*** Opening of INFORMATION SUPPLIED ***

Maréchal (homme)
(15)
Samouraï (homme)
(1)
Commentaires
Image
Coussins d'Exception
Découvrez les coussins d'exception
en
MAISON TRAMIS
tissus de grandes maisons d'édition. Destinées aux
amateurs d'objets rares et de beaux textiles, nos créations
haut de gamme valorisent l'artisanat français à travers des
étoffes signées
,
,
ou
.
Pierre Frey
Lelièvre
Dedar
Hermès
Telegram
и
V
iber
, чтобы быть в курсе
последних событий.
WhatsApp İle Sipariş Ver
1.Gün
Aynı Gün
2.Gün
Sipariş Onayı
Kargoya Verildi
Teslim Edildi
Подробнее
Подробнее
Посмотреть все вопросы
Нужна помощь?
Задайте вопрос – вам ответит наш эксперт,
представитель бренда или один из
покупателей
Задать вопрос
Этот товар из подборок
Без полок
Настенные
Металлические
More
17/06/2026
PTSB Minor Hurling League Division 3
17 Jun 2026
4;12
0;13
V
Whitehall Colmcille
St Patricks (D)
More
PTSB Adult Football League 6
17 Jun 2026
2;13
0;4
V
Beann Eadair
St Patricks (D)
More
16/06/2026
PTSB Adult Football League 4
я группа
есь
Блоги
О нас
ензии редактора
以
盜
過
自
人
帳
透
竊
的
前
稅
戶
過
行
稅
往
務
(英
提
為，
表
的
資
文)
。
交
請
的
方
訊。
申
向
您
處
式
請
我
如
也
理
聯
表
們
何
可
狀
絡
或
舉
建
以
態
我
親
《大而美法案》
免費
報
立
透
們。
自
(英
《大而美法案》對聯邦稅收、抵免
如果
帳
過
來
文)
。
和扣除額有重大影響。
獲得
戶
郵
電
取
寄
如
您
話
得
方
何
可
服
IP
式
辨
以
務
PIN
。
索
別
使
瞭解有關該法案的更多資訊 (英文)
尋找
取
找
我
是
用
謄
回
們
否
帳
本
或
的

*** Close of INFORMATION SUPPLIED ***

JOB: Write out the data above once more, exactly as it reads.

RESULT OF THE TASK:
Maréchal (homme)
(15)
Samouraï (homme)
(1)
Commentaires
Image
Coussins d'Exception
Découvrez les coussins d'exception
en
MAISON TRAMIS
tissus de grandes maisons d'édition. Destinées aux
amateurs d'objets rares et de beaux textiles, nos créations
haut de gamme valorisent l'artisanat français à travers des
étoffes signées
,
,
ou
.
Pierre Frey
Lelièvre
Dedar
Hermès
Telegram
и
V
iber
, чтобы быть в курсе
последних событий.
WhatsApp İle Sipariş Ver
1.Gün
Aynı Gün
2.Gün
Sipariş Onayı
Kargoya Verildi
Teslim Edildi
Подробнее
Подробнее
Посмотреть все вопросы
Нужна помощь?
Задайте вопрос – вам ответит наш эксперт,
представитель бренда или один из
покупателей
Задать вопрос
Этот товар из подборок
Без полок
Настенные
Металлические
More
17/06/2026
PTSB Minor Hurling League Division 3
17 Jun 2026
4;12
0;13
V
Whitehall Colmcille
St Patricks (D)
More
PTSB Adult Football League 6
17 Jun 2026
2;13
0;4
V
Beann Eadair
St Patricks (D)
More
16/06/2026
PTSB Adult Football League 4
я группа
есь
Блоги
О нас
ензии редактора
以
盜
過
自
人
帳
透
竊
的
前
稅
戶
過
行
稅
往
務
(英
提
為，
表
的
資
文)
。
交
請
的
方
訊。
申
向
您
處
式
請
我
如
也
理
聯
表
們
何
可
狀
絡
或
舉
建
以
態
我
親
《大而美法案》
免費
報
立
透
們。
自
(英
《大而美法案》對聯邦稅收、抵免
如果
帳
過
來
文)
。
和扣除額有重大影響。
獲得
戶
郵
電
取
寄
如
您
話
得
方
何
可
服
IP
式
辨
以
務
PIN
。
索
別
使
瞭解有關該法案的更多資訊 (英文)
尋找
取
找
我
是
用
謄
回
們
否
帳
本
或
的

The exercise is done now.